Toda a criação que temos é relegada satisfações imediatas, a ordens do dia. Realizações de alto nível, que dá para a vida uma capacidade de crescimento, uma força para a busca de contemplação e aperfeiçoamento, que promovem a comunicação entre a produção humana dos vários séculos, está escassa. Os que têm preocupação com isso estão no subsolo, são colocados de lado, para que o jovem influente possa, munido de baixíssimo conhecimento, de anacronismos e de conceitos que não se aproximam com as percepções da realidade possam dizer o que é o importante para esses dias.

Nicolás Gómez Dávila escreveu que “grandes charlatães subjugaram o século XIX; enquanto o XX é subjugado por pequenos”[1] (DÁVILA, 2008, p.9), e essas primeiras décadas do séc. XXI já viu o nível dos charlatães ficar ainda mais baixos. E tudo é devido à retração da cultura, esse movimento que permite hoje ver situações de devastação do passado, de figuras que lutaram pelo seu povo, sendo completamente vandalizadas, porque esqueceram quem foram, o que fizeram e o quanto do bem-estar atual está ligado a eles.

Vandalizar estátuas de Churchill, Cervantes, Padre Antônio Vieira, censurar filmes como o “…E o Vento Levou” (1939)[2], e termos campanhas como a de censura das obras de Monteiro Lobato[3] ou até mesmo pedir o banimento dos autores clássicos da filosofia por serem europeus e brancos[4] é o ápice de uma mnemofobia assumida e que é termômetro da queda indescritível da cultura geral onde habitamos.

E ao seu contrário, nomes de homens claros que causaram catástrofes, matanças e desgraças nacionais e internacionais, como Lenin, Mao e Che são adorados (ao passo de, no dia 20/06/2020, uma estátua de Lenin foi inaugurada em uma praça alemã[5]). Condição que nos leva a procurar entender esse nível de barbárie que estamos vivenciando, com imagens similares às descrições da destruição que foi realizada na tomada do Império Romano naqueles anos que tomamos como marco para o fim da antiguidade.
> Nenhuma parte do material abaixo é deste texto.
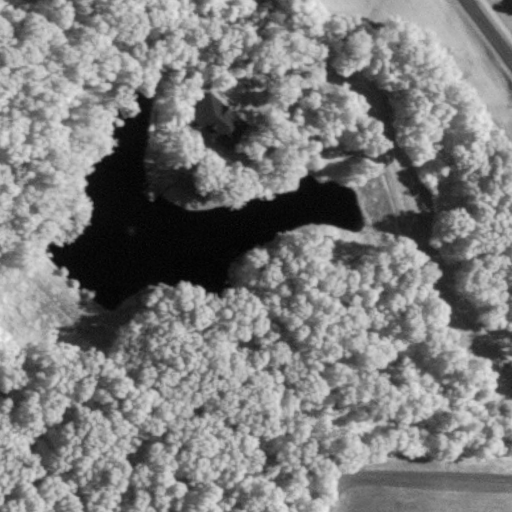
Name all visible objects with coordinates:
road: (488, 31)
building: (214, 119)
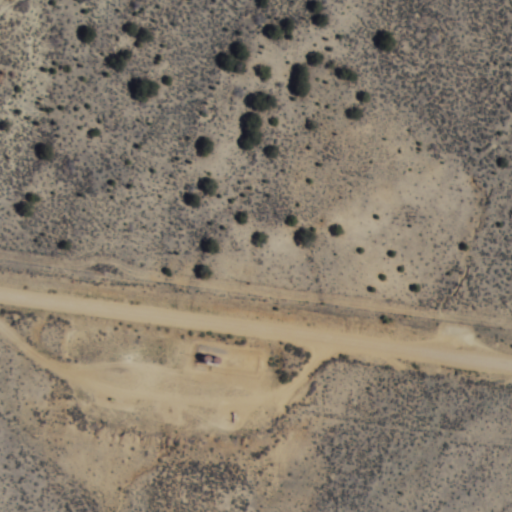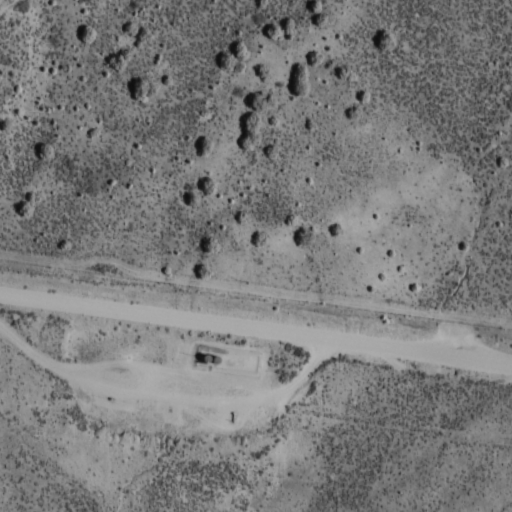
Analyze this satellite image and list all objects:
road: (256, 329)
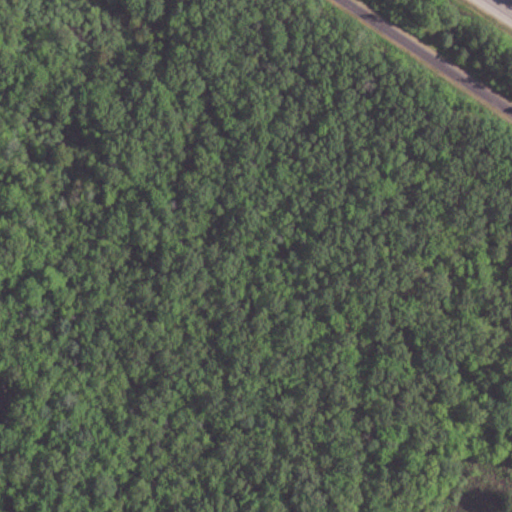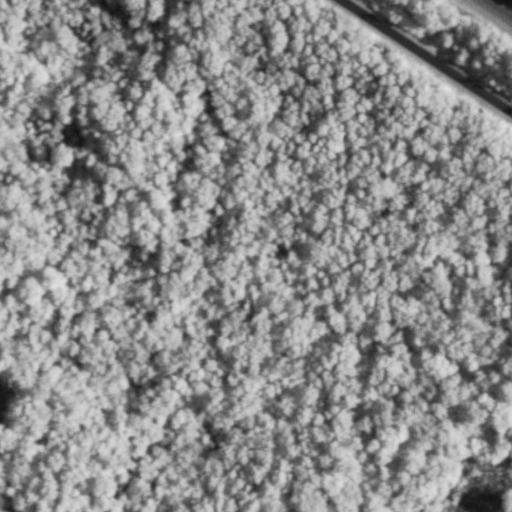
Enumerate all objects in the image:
road: (502, 5)
road: (427, 55)
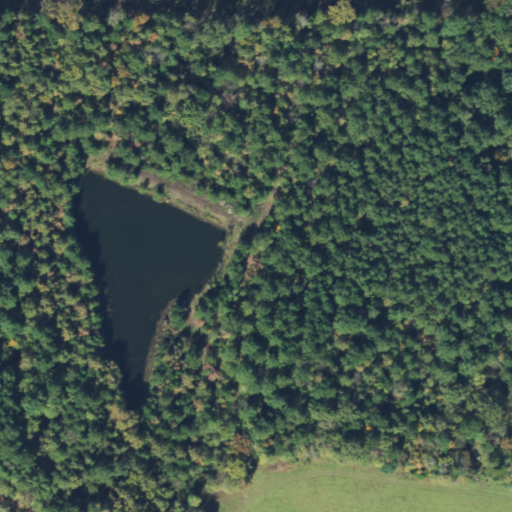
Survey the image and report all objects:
road: (16, 502)
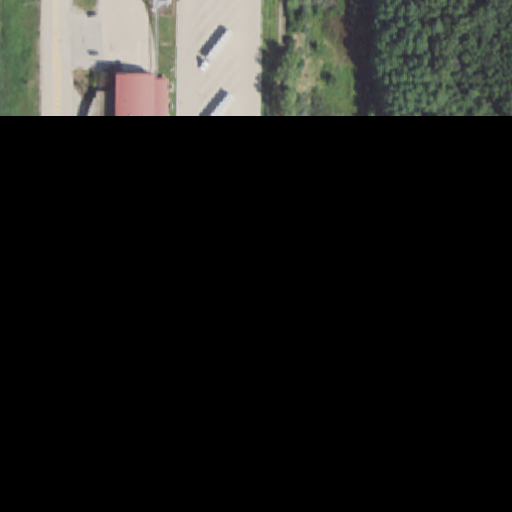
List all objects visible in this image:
parking lot: (83, 39)
building: (120, 121)
parking lot: (216, 157)
road: (62, 255)
road: (121, 255)
road: (279, 255)
road: (45, 256)
road: (186, 256)
road: (250, 457)
parking lot: (219, 484)
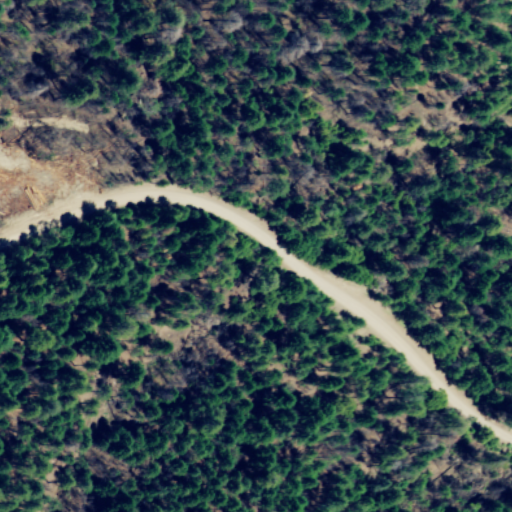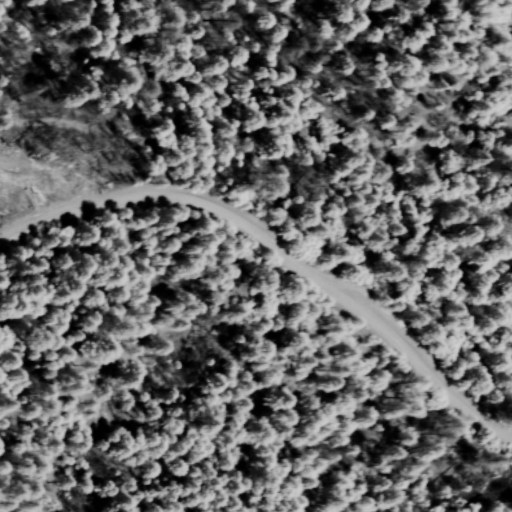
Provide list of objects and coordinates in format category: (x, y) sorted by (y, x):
road: (511, 46)
road: (279, 248)
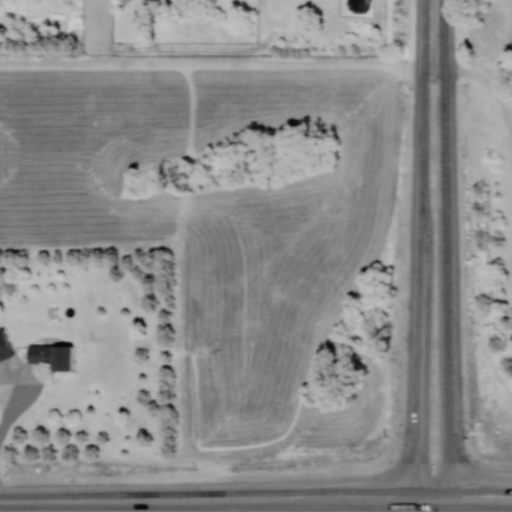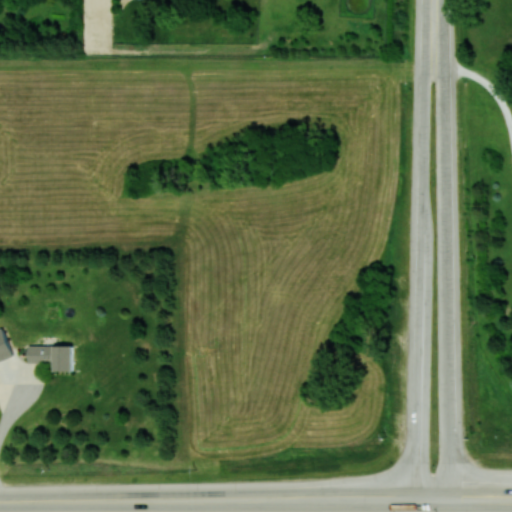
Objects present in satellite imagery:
road: (433, 30)
road: (487, 83)
road: (422, 279)
road: (445, 279)
building: (5, 346)
building: (53, 355)
road: (8, 405)
road: (208, 501)
road: (432, 501)
road: (479, 501)
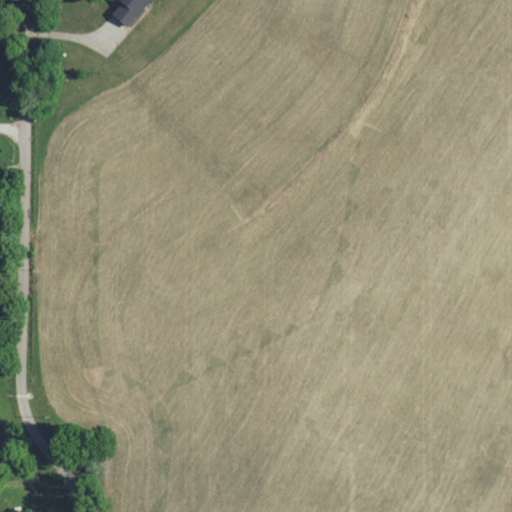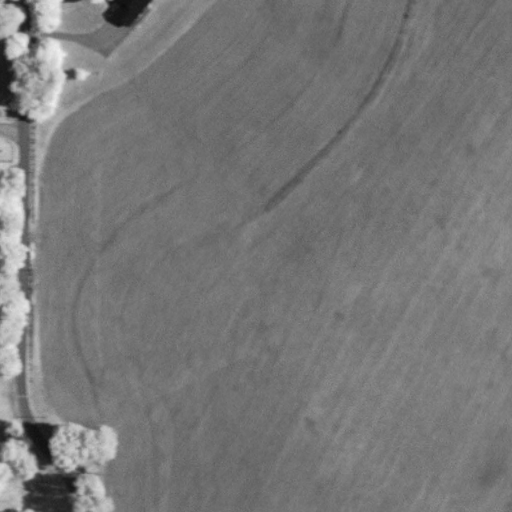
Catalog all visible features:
building: (131, 10)
road: (12, 170)
road: (23, 264)
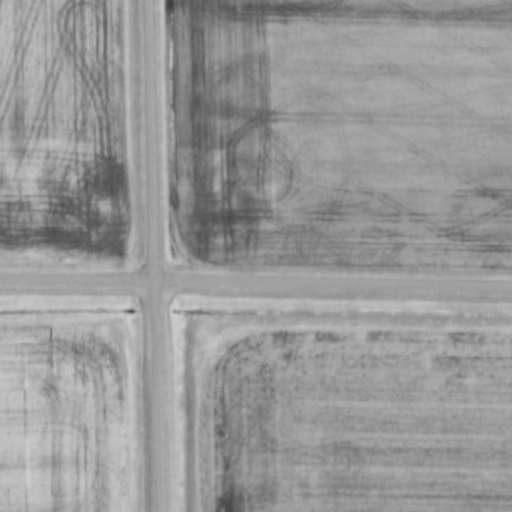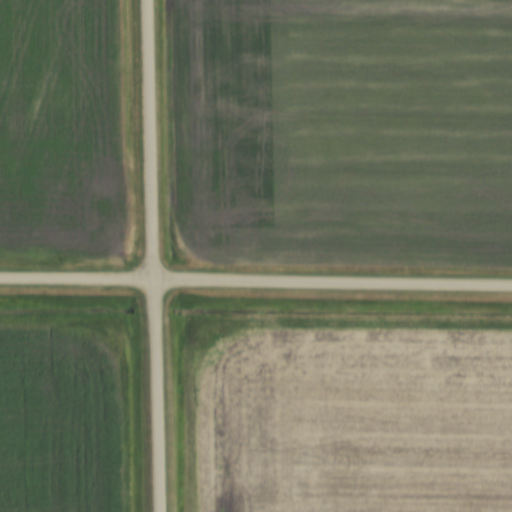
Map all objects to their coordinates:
road: (150, 255)
road: (75, 278)
road: (331, 282)
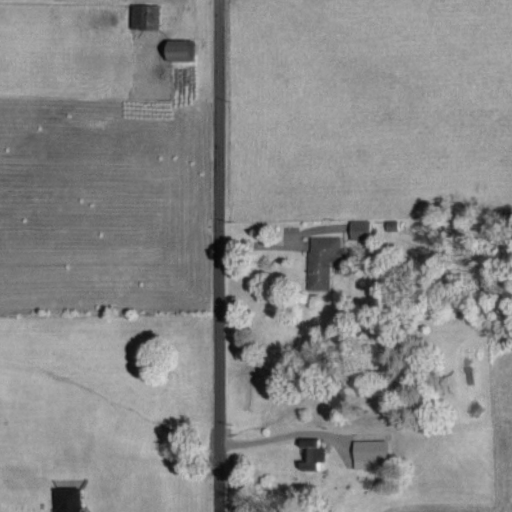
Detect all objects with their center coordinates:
building: (137, 13)
building: (177, 47)
building: (358, 227)
road: (216, 255)
building: (321, 257)
building: (309, 451)
building: (368, 451)
building: (66, 497)
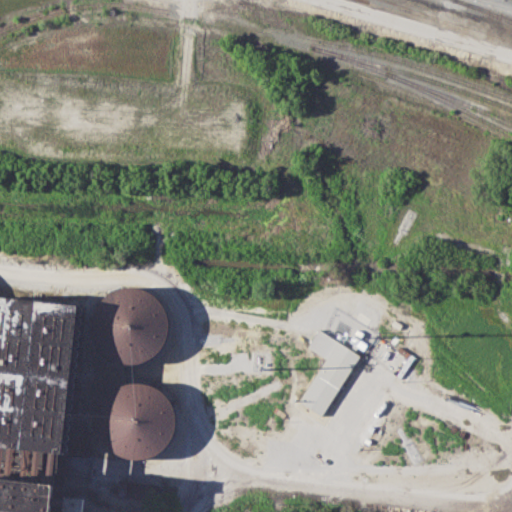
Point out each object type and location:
railway: (459, 1)
railway: (450, 7)
railway: (487, 9)
railway: (487, 11)
road: (421, 27)
railway: (262, 33)
railway: (412, 74)
railway: (453, 77)
railway: (451, 97)
building: (128, 324)
building: (131, 324)
building: (38, 370)
building: (326, 372)
building: (330, 373)
building: (34, 398)
building: (134, 421)
road: (205, 436)
building: (140, 490)
road: (216, 493)
building: (34, 497)
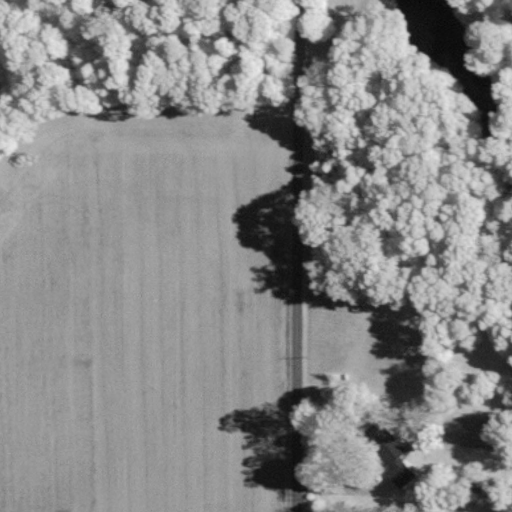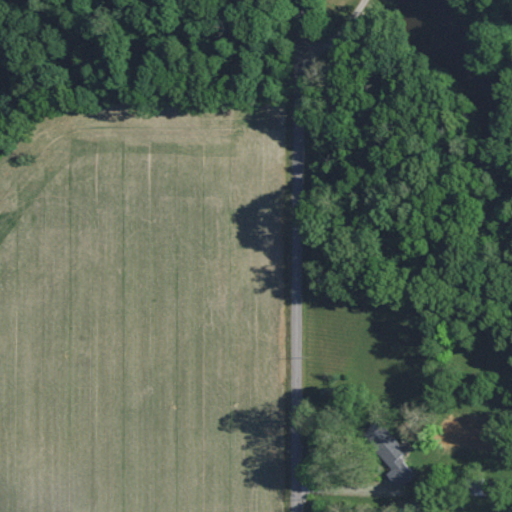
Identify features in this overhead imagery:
road: (341, 23)
building: (511, 24)
road: (300, 255)
building: (390, 454)
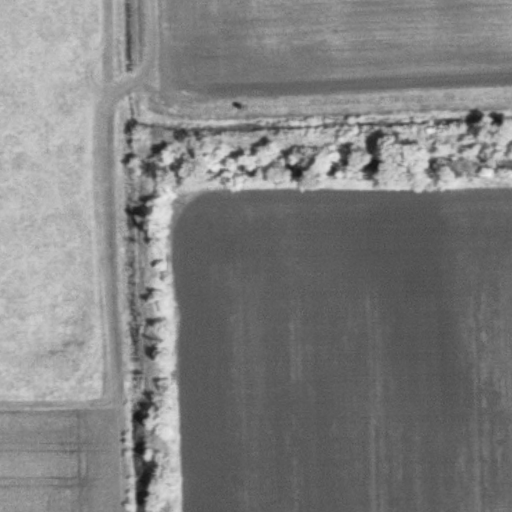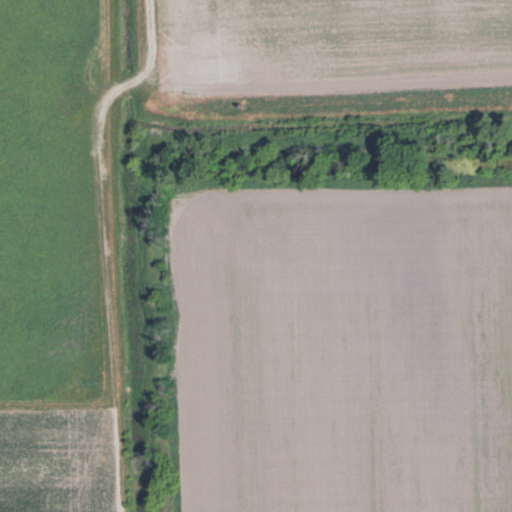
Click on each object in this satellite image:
road: (106, 245)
Estamos em um momento que há uma enorme brutalidade, visível nas formas de ação dos grupos ideológicos que sempre se mostram violentos, e com isso podemos entender bem a colocação de Richard M. Weaver:

As épocas que têm reputação de terem sido cruéis devem ser mais respeitadas do que as que são conhecidas por sua brutalidade (como será o caso da nossa), porque a crueldade é refinada e ao menos faz distinção entre seus objetivos e intenções. As terríveis brutalidades da guerra democrática demonstraram quão pouco o intelecto das massas é capaz de compreender a virtude da seleção e da moderação. A recusa em perceber a distinção entre um bebê e um adulto, entre os sexos, entre o combatente e o não combatente – distinções que são a essência do cavalheirismo –, a decisão de agrupar tudo em uma unidade amorfa de massa e peso, isso é a destruição da sociedade por meio da brutalidade. (WEAVER, 2012, p.42)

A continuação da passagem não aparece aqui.